• Parts of the exercise:
[1] From the passage on profiled strips, extract everything from "FIG. 3 shows" down to "the composite 10.".
[2] Using the passage on profiled strips, tell whether each statement agrees with it, answering yes or no and quoting the words that decide it: (a) The profiled strip shown in FIG. 6 is 4.5 mm thick. (b) The round wire is glued to the inner face of the strip. (c) The position of the projections is set only after the strip leaves the die.
[3] According to the passage on profiled strips, what condition is the aluminum alloy in when it engages the projections?

• Page extract:

.....

FIG. 3 shows an enlarged view of the pair of hollow sections 10h with profiled strip surfacing shown in FIG. 2. From this it can be seen that the projections 24 lie at an angle w outwards and that the projections 24 of both facing strips 18 as seen in end view may be displaced with respect to one another. In a version shown in FIG. 4, middle, the projections 24a standing at a right angle to the inner face 21 of the profiled strip 18 run at an angle e to the longitudinal axis M of the composite 10.
The inclined or perpendicular position of the projections 24, 24a is produced either before the profiled strips are introduced into the extrusion press or by means of a bending facility immediately before entering the shape-giving section of the die.
The three versions of profiled strips 18, 18a and 18b shown in FIG. 4 exhibit at the longitudinal edges 20 either trapezium-shaped projections 24 or hook-like projections 24a, 24b with hook-ends 25 running a distance a from the section surface 21. One version exhibits a row of projections 24m on the inner face 21 along the middle axis M of the composite 10 a distance n from the longitudinal edge (s) 20.
FIG. 5 offers T-shaped projections 24c and 24d formed by boring openings in the sidewall flanges 28 of a profiled strip 18d then removing an edge strip thereto of height b. As a result of the projections 24, 24a to 24d, other shapes of projections are conceivable, in addition to the metallic bonding between the two components or component partners 12, and 18, 18d an interlocking mechanical attachment is achieved during the extrusion process with the support base 12 engaging with these projections 24, 24a to 24d in the undercut regions, at which stage the aluminum alloy is in a pasty-like condition.
Shown in FIG. 6 is the profiled strip 18 made of a steel strip of width c, or a distance between the longitudinal edges 20 from each other, here 75 mm and a thickness h of 4.5 mm. The strip, prepared in advance, features a round wire or rod 23 of diameter d of approx. 6 mm which has been welded e.g. by resistance welding to the inner face 21 at the middle axis M of the section facing the support base and is embedded in the aluminum alloy matrix forming the support base 12.

.....

[Data taken from a collection]
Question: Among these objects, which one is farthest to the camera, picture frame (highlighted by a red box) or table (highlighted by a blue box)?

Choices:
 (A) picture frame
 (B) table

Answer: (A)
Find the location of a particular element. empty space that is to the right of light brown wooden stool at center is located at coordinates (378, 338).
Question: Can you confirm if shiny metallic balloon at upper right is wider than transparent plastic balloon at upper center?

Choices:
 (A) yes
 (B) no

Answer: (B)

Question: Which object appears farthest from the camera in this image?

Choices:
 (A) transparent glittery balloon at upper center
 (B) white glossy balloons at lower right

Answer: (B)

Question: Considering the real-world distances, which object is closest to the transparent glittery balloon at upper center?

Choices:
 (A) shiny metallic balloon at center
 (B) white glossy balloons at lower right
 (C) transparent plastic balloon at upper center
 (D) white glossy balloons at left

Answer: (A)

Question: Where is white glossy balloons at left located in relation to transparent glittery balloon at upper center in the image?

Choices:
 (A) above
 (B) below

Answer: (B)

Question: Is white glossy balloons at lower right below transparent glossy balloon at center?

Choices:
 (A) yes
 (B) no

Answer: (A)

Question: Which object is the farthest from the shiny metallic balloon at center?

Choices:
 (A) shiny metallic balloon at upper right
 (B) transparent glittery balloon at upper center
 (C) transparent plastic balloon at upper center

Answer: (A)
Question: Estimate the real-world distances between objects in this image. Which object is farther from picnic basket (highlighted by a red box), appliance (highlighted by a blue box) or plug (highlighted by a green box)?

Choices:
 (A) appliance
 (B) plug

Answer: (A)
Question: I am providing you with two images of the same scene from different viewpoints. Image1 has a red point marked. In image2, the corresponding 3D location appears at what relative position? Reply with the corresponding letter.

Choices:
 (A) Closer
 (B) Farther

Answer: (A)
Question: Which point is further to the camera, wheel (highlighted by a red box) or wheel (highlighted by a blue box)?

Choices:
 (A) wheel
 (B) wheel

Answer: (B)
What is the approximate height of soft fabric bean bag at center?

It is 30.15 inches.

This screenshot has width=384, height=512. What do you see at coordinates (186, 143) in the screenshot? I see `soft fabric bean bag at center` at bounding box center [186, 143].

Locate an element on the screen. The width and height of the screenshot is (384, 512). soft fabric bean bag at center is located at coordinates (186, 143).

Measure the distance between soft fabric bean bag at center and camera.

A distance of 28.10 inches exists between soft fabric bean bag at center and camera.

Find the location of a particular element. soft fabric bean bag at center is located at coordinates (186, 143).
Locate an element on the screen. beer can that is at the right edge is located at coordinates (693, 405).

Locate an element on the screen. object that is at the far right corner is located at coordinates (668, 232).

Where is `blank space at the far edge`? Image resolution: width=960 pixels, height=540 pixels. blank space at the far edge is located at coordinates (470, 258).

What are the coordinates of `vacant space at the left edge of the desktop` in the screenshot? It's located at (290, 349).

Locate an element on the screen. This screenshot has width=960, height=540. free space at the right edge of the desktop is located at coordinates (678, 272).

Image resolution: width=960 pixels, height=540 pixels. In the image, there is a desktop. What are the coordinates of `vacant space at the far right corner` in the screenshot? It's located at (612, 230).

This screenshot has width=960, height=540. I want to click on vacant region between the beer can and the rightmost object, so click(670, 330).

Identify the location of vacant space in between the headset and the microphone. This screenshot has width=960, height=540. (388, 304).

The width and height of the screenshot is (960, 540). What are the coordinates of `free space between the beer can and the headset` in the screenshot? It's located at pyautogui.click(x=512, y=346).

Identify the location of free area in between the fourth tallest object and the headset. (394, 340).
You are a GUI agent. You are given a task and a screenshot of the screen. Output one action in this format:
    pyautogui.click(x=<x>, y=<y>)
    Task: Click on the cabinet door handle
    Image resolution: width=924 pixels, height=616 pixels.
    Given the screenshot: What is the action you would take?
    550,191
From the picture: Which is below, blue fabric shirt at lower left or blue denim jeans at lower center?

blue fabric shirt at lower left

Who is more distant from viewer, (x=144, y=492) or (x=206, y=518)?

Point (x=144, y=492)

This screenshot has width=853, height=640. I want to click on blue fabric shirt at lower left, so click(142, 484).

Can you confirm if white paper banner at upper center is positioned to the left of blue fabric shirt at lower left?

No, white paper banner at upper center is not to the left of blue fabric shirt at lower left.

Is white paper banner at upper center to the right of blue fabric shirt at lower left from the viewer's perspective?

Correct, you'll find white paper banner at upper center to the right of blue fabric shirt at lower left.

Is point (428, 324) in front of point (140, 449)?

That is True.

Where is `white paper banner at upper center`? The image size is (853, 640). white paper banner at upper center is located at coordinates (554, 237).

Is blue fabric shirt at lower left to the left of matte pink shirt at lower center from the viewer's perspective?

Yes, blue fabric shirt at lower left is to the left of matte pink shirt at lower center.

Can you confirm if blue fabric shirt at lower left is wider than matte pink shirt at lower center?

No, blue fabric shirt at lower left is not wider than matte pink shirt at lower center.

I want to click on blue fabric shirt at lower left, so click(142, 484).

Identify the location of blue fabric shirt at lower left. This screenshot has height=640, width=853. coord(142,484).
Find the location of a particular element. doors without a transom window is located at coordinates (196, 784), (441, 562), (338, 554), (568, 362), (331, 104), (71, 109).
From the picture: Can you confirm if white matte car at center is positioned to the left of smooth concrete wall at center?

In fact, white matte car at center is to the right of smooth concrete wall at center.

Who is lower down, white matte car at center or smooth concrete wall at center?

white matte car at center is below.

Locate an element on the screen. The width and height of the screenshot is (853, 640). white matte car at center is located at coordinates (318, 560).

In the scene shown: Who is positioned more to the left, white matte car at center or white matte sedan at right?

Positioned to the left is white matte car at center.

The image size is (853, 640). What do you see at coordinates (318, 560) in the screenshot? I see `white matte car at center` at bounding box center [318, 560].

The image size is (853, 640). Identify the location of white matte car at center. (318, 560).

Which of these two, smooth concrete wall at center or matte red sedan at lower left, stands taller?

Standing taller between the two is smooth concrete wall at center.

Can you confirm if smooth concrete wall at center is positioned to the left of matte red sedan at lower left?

.....

• Task-by-task outputs:
[1]
FIG. 3 shows an enlarged view of the pair of hollow sections 10h with profiled strip surfacing shown in FIG. 2. From this it can be seen that the projections 24 lie at an angle w outwards and that the projections 24 of both facing strips 18 as seen in end view may be displaced with respect to one another. In a version shown in FIG. 4, middle, the projections 24a standing at a right angle to the inner face 21 of the profiled strip 18 run at an angle e to the longitudinal axis M of the composite 10.

[2]
(a) Yes: "a thickness h of 4.5 mm".
(b) No: "welded e.g. by resistance welding to the inner face 21".
(c) No: "produced either before the profiled strips are introduced into the extrusion press or by means of a bending facility immediately before entering the shape-giving section of the die".

[3] A pasty-like condition.